Biz De Vurulduk Ama Ölmedik
Yedi-sekiz yaşlarındayız. Mahalleden arkadaşım Eda, "Hadi!” dedi, “Birbirimize kimi sevdiğimizi söyleyelim."
Bunun nasıl kutsal bir ittifak olduğunu, ancak o yaş grubu kızlar bilir. Tabii ki hemen mahalleden bir çocuğun adını verdim ben. Çünkü denize düşsem, yeme atlamada sazan benden otuz saniye geride kalır.
Eda, sınıf arkadaşlarından birinin adını salladı ve akabinde ayakları poposuna vurarak "Özay Tonguç'u seviyooo!” diye bağırarak mahallenin iç çeperinde üç tur attı. Bugünün deyimiyle; “Ben şok!” İçimdeki donduran, kavuran, bıçağı saplayıp döndüre döndüre çıkaran o hissi anlatacak kelimem yok.
Her mahallede ergenliğe merdiven dayadığı halde akıl yaşı 4-6 arasında gidip gelen ve böyle olaylarda seve seve tellallığı üstelenen, Rasim Ozan Kütahyalı sevimsizliğinde bir çocuk vardır. Bizimki Rıza abi. Utana sıkıla "Eda da Ömer'i seviyo Rıza abi!" dedim. Gerisi onda. Çünkü intikam almak için bile fazla üşengeç ya da utangacım, bilemiyorum.
Eda hamlemi görür görmez iki eli belinde, "Söylersen söyleee, seninki mahalleden biri, benimkini kimse tanımıyor, hiç de ilgilenmezler!" dedi.

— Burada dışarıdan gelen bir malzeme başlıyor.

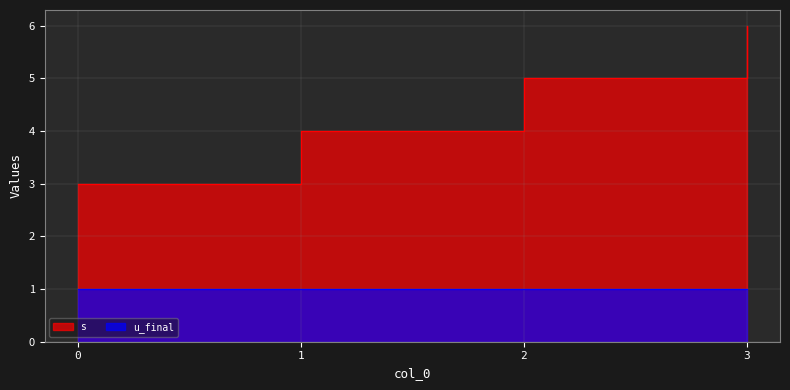

Which label corresponds to the largest value in the chart?

3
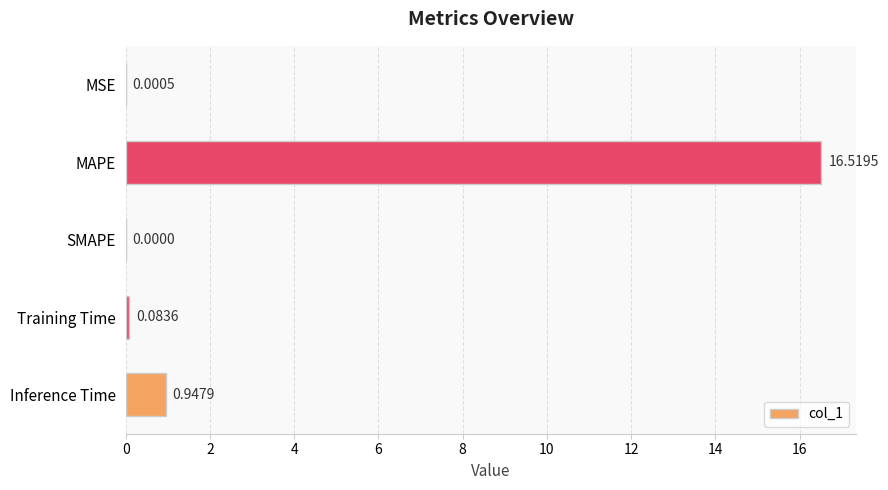

How many values exceed 0?

4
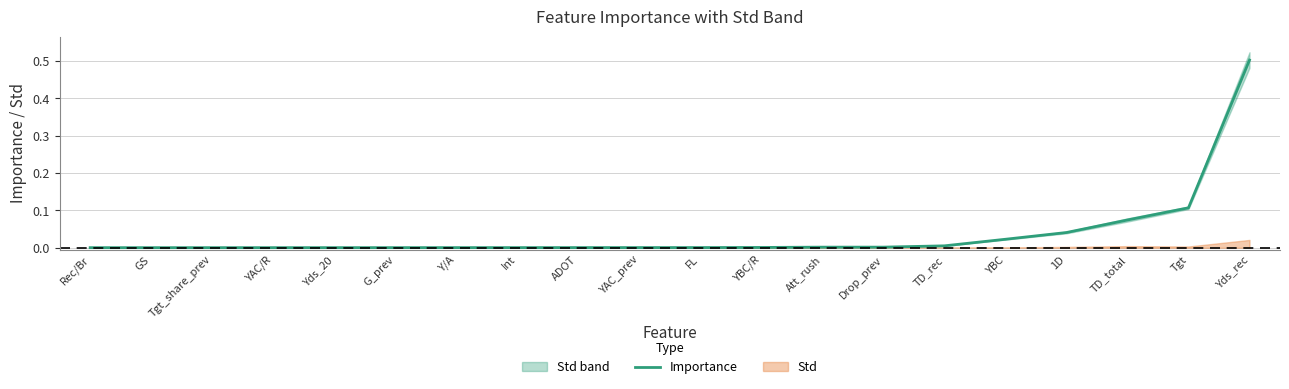

Is it true that the value at YAC_prev is 0.0?

True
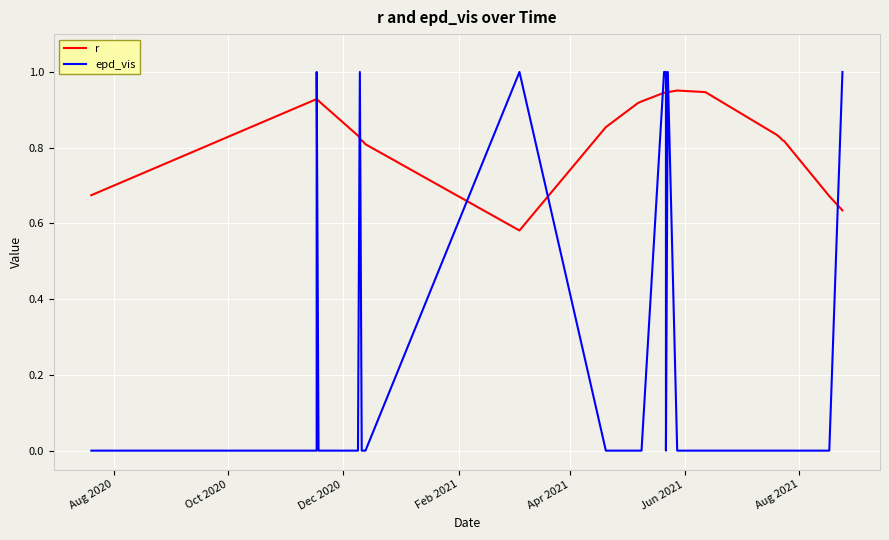

How many lines are shown in the chart?

2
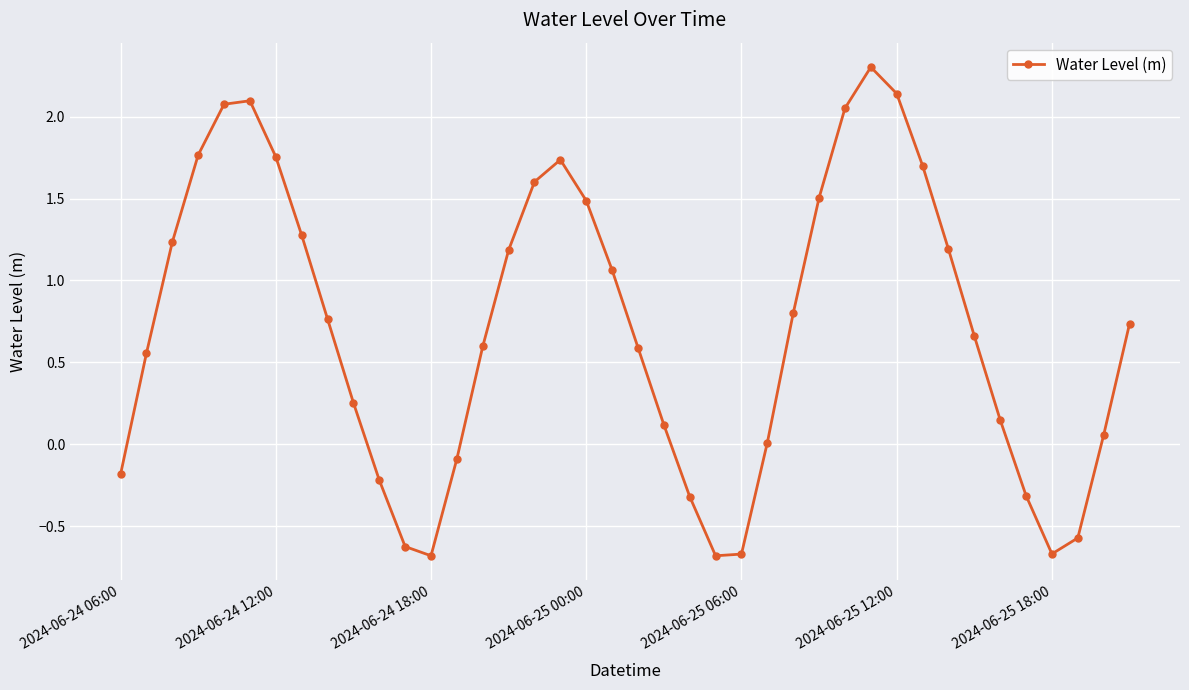

What is the minimum value shown in the chart?

-0.7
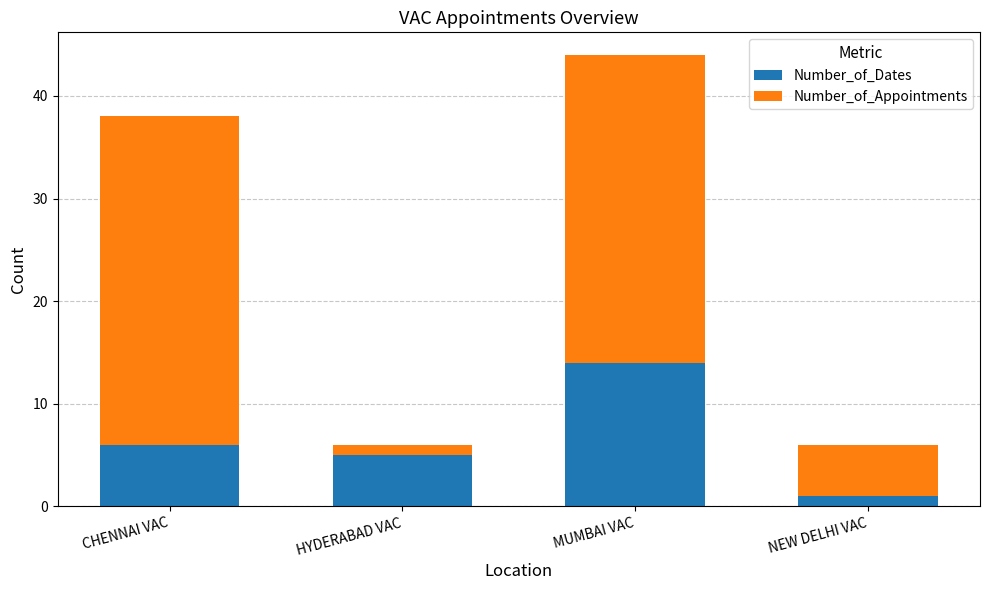

True or false: Number_of_Dates has a value of 5 at HYDERABAD VAC.

True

Gerçekten de öyle oldu. Allah Allaaah! Karşımda içinde olduğu toplumun dinamiklerini çözmüş, mahallede neyin reyting alacağından emin bir Acun Ilıcalı var adeta. Benim reytingim ise Flash TV, Gerçek Kesit’teki, sarı bıyıklı abininkinden ne eksik ne fazla. Mahalledeki tüm çocuklar apaçık bir gaflet, dalalet ve hatta hıyanet içinde.

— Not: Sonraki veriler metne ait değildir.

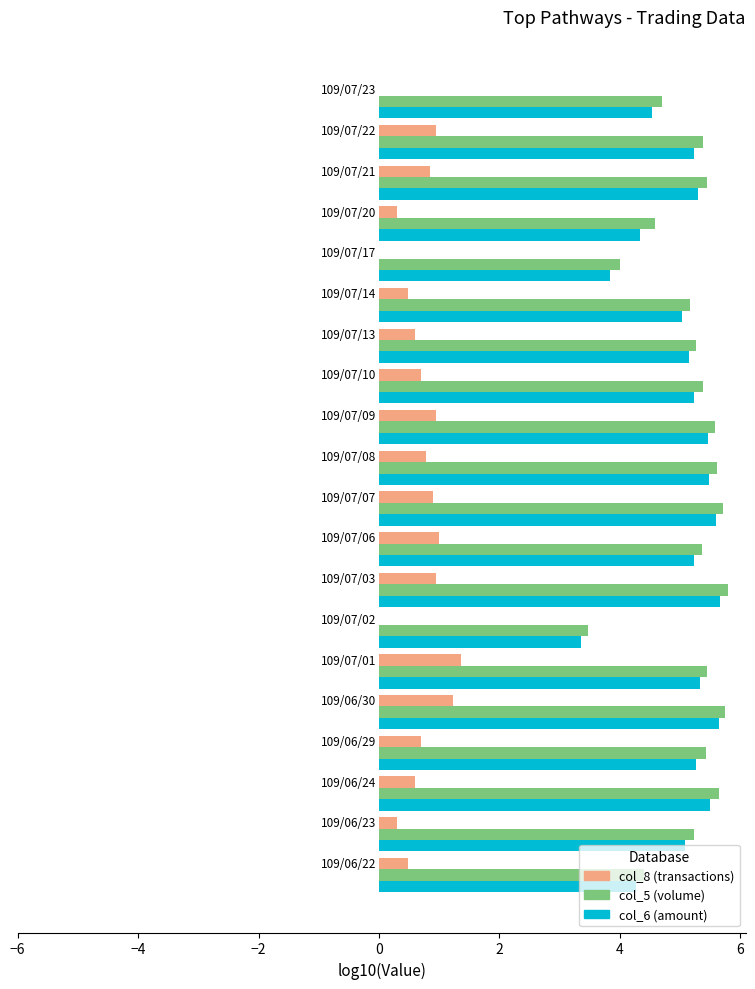

What is the maximum value shown in the chart?

5.8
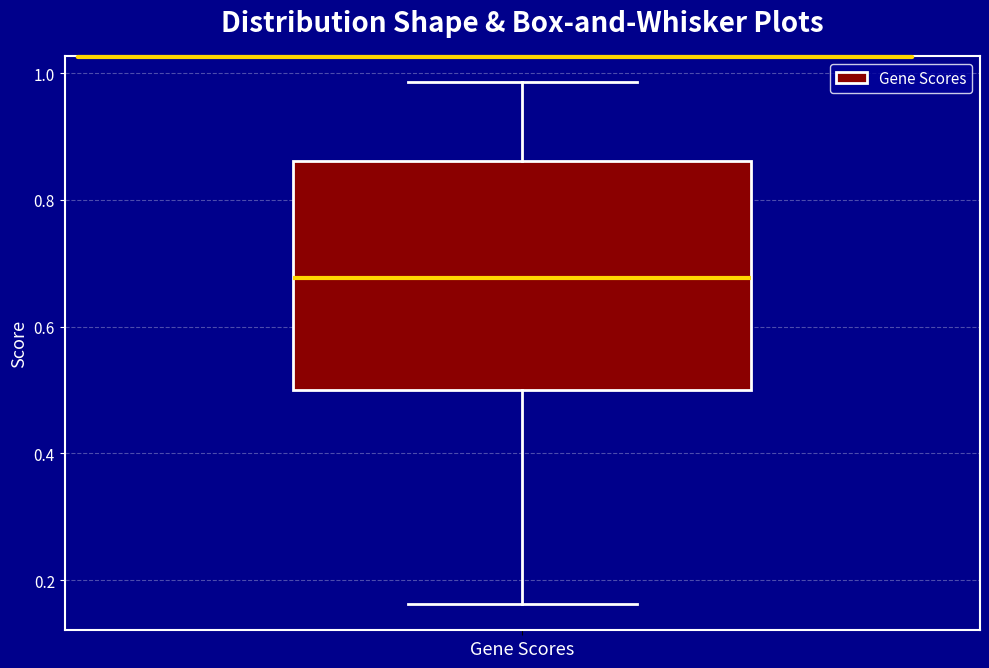

Transcribe this box plot: give where the median line is, the range the box spans, and where the two whiskers end, as read against the y-axis. The values are not printed on the chart, so give them approximately, as read against the axis.

median 0.68, box 0.50 to 0.86, whiskers 0.16 to 0.98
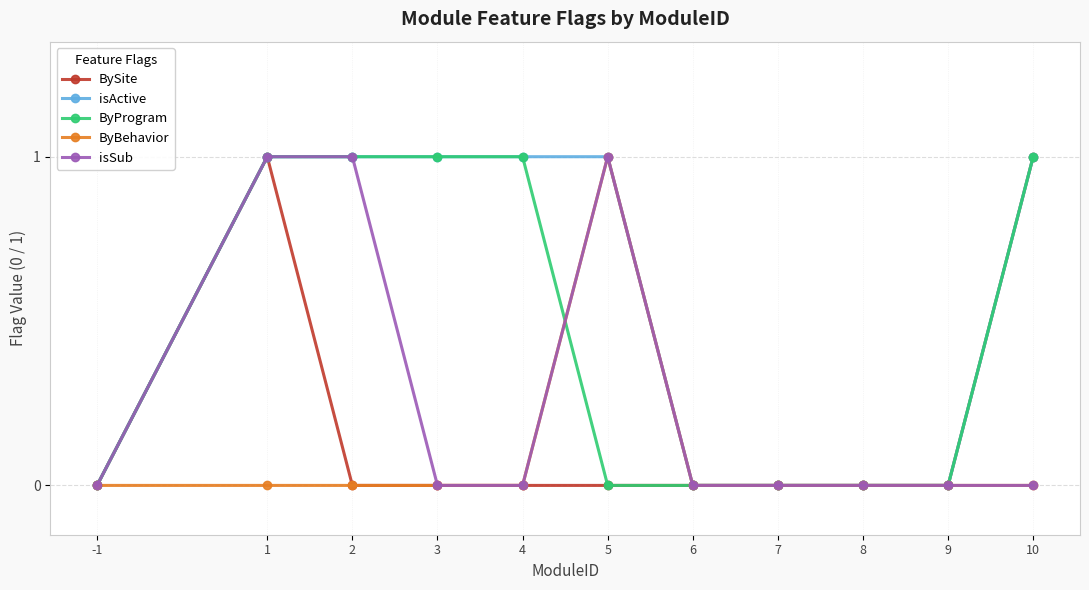

Where is the first local maximum for BySite?

1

Bakınız böyle durumlarda krizi yönetebilmek, her babayiğidin harcı değildir. Her şeye rağmen dimdik durdum ve herkesi karşıma alarak dedim ki: "Hiç de bile, artık sevmiyorum ki!” Zaten mercimek kadar kalbim var; onu da piyanolu kalem kutum ve Edi'yle Büdü dolduruyor. Aşk dediğin elimin kiri, 5 dakika önce seviyordum, aha da şimdi sevmiyorum, vazgeçtim. Hadi bakalım!
Başka bir gün, Eda'yla koleksiyonumuza peçete almak için yolun karşısındaki dükkâna gittiğimizde tembihledim: "Sakın anneme söyleme!" Eda mahalleye döner dönmez pencereden bakan anneme bağırdı, "Teyzeee, biz az önce senden izin almadan karşıdan karşıya geçtiiik." Bu kız kesinlikle "Bu yaşta bu zekâ, ilerde geri zekâ!" akımının öncüsü ve ben aptalın tekiyim. Çünkü Eda yılanı tarafından ikinci kez sokuldum. Alkışı duydum, ihaneti gördüm o genç yaşımda. Neyse.
Bugün baktığımızda; insanımız, koca adam olup iş ortağı tarafından dolandırılınca, sevdiği tarafından aldatılınca, yediği kazığı hissediyor da dünyası başına yıkılıyor. İşte bunlar hep hayatta bazıları giderken, bazılarının döndüğünün göstergesidir. Neticede biz de vurulduk ama ölmedik. Siz de her şeyi abartmayı, bi bırakın artık.
Öte yandan "tecrübe" denilen şeyin yüceltilip, son tahlilde bizi hatasız bir kula ya da Ferrarisini Satan Bilgeye dönüştüreceği beklentisi de, insanın saçmalığından başka bir şey değildir. Amma da meraklısınız her şeyi idealize etmeye.
Yenilen kazıktan mütevellit tecrübe; bir öğünlük yemekten daha fazlası değildir. Yersin ama "Doydum artık ölene kadar acıkmam," diyemezsin. Mükerreren ve müteselsilen, öğün saati gelse de gelmese de yemeye devam edersin. Bu kadar diyetisyen, bu kadar psikolog taş mı yesin, Allah Allah!